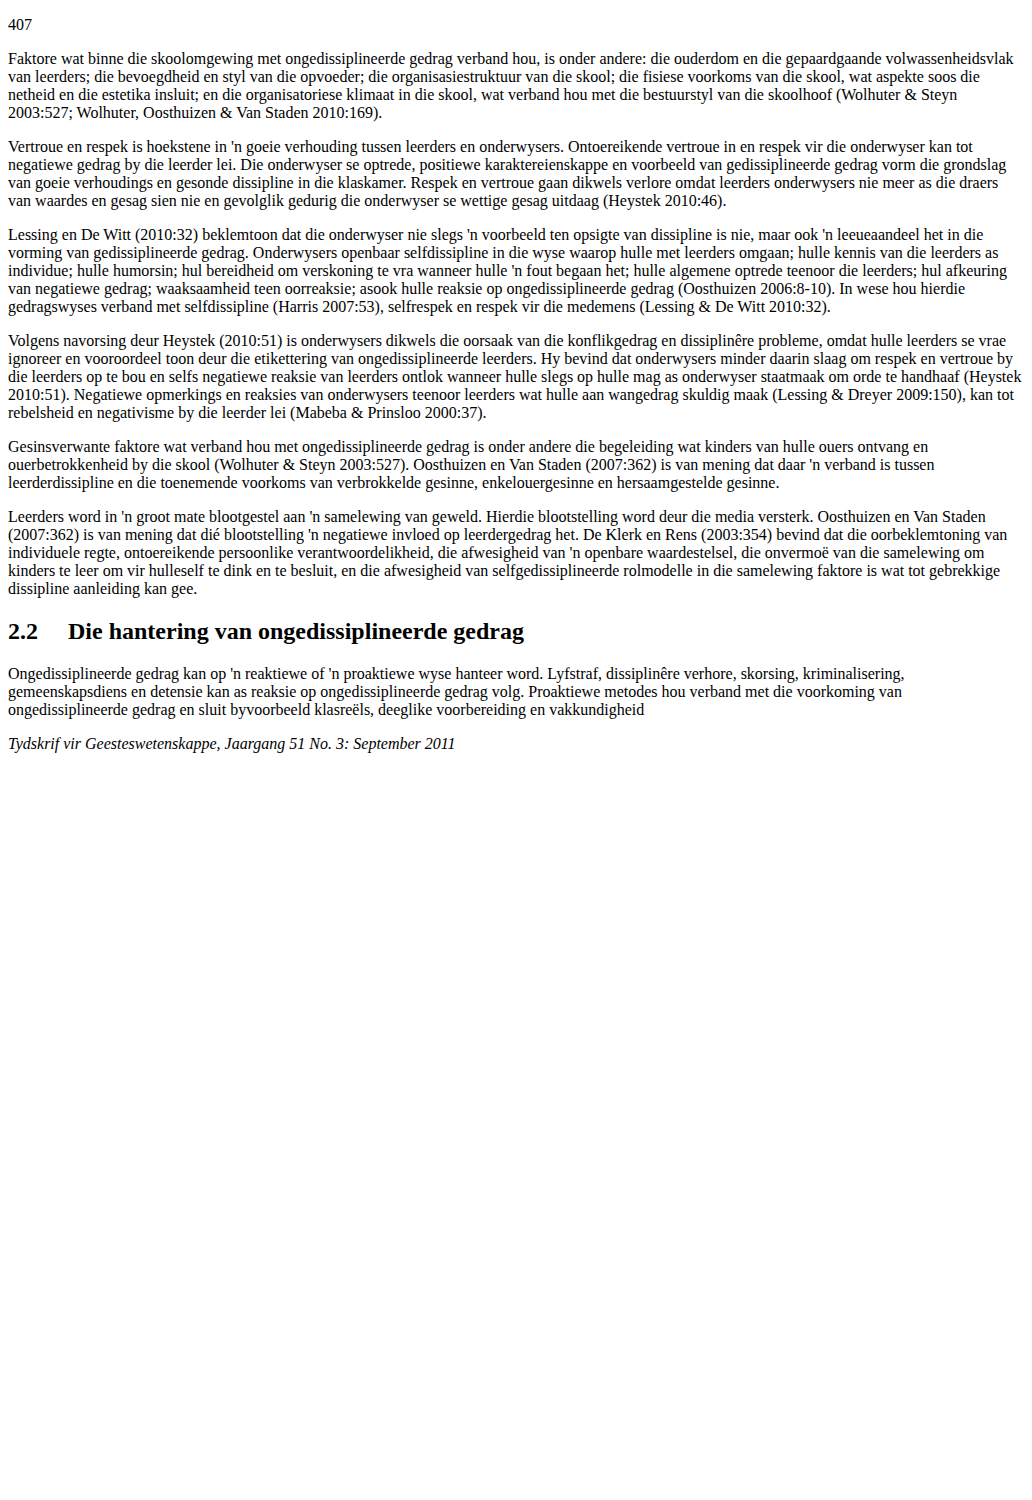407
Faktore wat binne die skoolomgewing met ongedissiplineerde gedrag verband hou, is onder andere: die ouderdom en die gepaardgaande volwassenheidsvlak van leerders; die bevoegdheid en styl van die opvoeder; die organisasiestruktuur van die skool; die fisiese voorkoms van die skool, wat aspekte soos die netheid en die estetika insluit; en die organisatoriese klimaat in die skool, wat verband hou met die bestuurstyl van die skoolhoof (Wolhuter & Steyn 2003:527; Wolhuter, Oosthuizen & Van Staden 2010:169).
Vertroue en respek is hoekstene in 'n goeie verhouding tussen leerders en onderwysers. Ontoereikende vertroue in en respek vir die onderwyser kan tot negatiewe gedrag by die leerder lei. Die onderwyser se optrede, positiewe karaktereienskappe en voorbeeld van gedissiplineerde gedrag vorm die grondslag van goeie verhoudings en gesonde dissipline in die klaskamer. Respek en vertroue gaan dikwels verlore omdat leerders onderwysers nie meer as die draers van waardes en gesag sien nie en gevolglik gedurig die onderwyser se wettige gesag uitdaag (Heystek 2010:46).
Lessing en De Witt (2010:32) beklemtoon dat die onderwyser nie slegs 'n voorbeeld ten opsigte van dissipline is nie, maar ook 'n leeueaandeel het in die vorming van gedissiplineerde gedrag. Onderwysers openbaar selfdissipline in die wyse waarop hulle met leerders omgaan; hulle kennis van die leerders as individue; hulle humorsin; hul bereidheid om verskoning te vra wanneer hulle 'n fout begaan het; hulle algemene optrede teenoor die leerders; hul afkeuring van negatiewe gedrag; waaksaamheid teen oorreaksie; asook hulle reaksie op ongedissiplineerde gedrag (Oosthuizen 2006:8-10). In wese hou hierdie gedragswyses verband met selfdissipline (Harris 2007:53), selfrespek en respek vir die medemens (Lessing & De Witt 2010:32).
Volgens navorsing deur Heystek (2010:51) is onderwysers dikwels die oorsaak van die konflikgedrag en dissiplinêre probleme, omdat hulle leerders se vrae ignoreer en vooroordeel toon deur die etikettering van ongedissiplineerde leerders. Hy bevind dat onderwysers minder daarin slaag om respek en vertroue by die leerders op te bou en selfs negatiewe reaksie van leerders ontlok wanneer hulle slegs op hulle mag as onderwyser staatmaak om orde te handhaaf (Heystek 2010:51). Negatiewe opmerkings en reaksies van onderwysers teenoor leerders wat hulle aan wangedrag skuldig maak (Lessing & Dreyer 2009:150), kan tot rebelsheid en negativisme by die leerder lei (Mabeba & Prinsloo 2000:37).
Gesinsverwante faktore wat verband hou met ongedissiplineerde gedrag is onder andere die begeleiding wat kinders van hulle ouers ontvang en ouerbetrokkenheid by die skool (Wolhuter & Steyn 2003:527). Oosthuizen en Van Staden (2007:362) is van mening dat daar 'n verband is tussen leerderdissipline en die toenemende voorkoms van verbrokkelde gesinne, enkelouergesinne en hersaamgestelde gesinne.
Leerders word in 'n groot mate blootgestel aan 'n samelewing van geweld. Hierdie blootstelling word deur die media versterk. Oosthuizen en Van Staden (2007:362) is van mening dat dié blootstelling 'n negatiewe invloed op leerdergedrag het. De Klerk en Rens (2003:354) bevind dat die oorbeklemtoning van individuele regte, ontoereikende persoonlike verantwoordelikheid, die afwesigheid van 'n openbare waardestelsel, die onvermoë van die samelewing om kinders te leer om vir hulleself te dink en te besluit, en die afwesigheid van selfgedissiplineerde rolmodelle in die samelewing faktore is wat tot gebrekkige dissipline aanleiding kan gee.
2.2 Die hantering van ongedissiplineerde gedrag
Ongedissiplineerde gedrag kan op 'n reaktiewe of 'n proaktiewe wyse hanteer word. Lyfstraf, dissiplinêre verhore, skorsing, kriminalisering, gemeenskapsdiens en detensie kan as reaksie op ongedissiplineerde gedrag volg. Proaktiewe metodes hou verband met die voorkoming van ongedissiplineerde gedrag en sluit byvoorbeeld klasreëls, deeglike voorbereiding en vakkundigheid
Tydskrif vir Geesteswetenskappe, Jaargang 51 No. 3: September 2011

______________________________

* _TASK STATEMENT_
Word-for-word copy, no pictures: write out the entries above in full.

* _ANSWER TO THE EXERCISE_
407
Faktore wat binne die skoolomgewing met ongedissiplineerde gedrag verband hou, is onder andere: die ouderdom en die gepaardgaande volwassenheidsvlak van leerders; die bevoegdheid en styl van die opvoeder; die organisasiestruktuur van die skool; die fisiese voorkoms van die skool, wat aspekte soos die netheid en die estetika insluit; en die organisatoriese klimaat in die skool, wat verband hou met die bestuurstyl van die skoolhoof (Wolhuter & Steyn 2003:527; Wolhuter, Oosthuizen & Van Staden 2010:169).
Vertroue en respek is hoekstene in 'n goeie verhouding tussen leerders en onderwysers. Ontoereikende vertroue in en respek vir die onderwyser kan tot negatiewe gedrag by die leerder lei. Die onderwyser se optrede, positiewe karaktereienskappe en voorbeeld van gedissiplineerde gedrag vorm die grondslag van goeie verhoudings en gesonde dissipline in die klaskamer. Respek en vertroue gaan dikwels verlore omdat leerders onderwysers nie meer as die draers van waardes en gesag sien nie en gevolglik gedurig die onderwyser se wettige gesag uitdaag (Heystek 2010:46).
Lessing en De Witt (2010:32) beklemtoon dat die onderwyser nie slegs 'n voorbeeld ten opsigte van dissipline is nie, maar ook 'n leeueaandeel het in die vorming van gedissiplineerde gedrag. Onderwysers openbaar selfdissipline in die wyse waarop hulle met leerders omgaan; hulle kennis van die leerders as individue; hulle humorsin; hul bereidheid om verskoning te vra wanneer hulle 'n fout begaan het; hulle algemene optrede teenoor die leerders; hul afkeuring van negatiewe gedrag; waaksaamheid teen oorreaksie; asook hulle reaksie op ongedissiplineerde gedrag (Oosthuizen 2006:8-10). In wese hou hierdie gedragswyses verband met selfdissipline (Harris 2007:53), selfrespek en respek vir die medemens (Lessing & De Witt 2010:32).
Volgens navorsing deur Heystek (2010:51) is onderwysers dikwels die oorsaak van die konflikgedrag en dissiplinêre probleme, omdat hulle leerders se vrae ignoreer en vooroordeel toon deur die etikettering van ongedissiplineerde leerders. Hy bevind dat onderwysers minder daarin slaag om respek en vertroue by die leerders op te bou en selfs negatiewe reaksie van leerders ontlok wanneer hulle slegs op hulle mag as onderwyser staatmaak om orde te handhaaf (Heystek 2010:51). Negatiewe opmerkings en reaksies van onderwysers teenoor leerders wat hulle aan wangedrag skuldig maak (Lessing & Dreyer 2009:150), kan tot rebelsheid en negativisme by die leerder lei (Mabeba & Prinsloo 2000:37).
Gesinsverwante faktore wat verband hou met ongedissiplineerde gedrag is onder andere die begeleiding wat kinders van hulle ouers ontvang en ouerbetrokkenheid by die skool (Wolhuter & Steyn 2003:527). Oosthuizen en Van Staden (2007:362) is van mening dat daar 'n verband is tussen leerderdissipline en die toenemende voorkoms van verbrokkelde gesinne, enkelouergesinne en hersaamgestelde gesinne.
Leerders word in 'n groot mate blootgestel aan 'n samelewing van geweld. Hierdie blootstelling word deur die media versterk. Oosthuizen en Van Staden (2007:362) is van mening dat dié blootstelling 'n negatiewe invloed op leerdergedrag het. De Klerk en Rens (2003:354) bevind dat die oorbeklemtoning van individuele regte, ontoereikende persoonlike verantwoordelikheid, die afwesigheid van 'n openbare waardestelsel, die onvermoë van die samelewing om kinders te leer om vir hulleself te dink en te besluit, en die afwesigheid van selfgedissiplineerde rolmodelle in die samelewing faktore is wat tot gebrekkige dissipline aanleiding kan gee.
2.2 Die hantering van ongedissiplineerde gedrag
Ongedissiplineerde gedrag kan op 'n reaktiewe of 'n proaktiewe wyse hanteer word. Lyfstraf, dissiplinêre verhore, skorsing, kriminalisering, gemeenskapsdiens en detensie kan as reaksie op ongedissiplineerde gedrag volg. Proaktiewe metodes hou verband met die voorkoming van ongedissiplineerde gedrag en sluit byvoorbeeld klasreëls, deeglike voorbereiding en vakkundigheid
Tydskrif vir Geesteswetenskappe, Jaargang 51 No. 3: September 2011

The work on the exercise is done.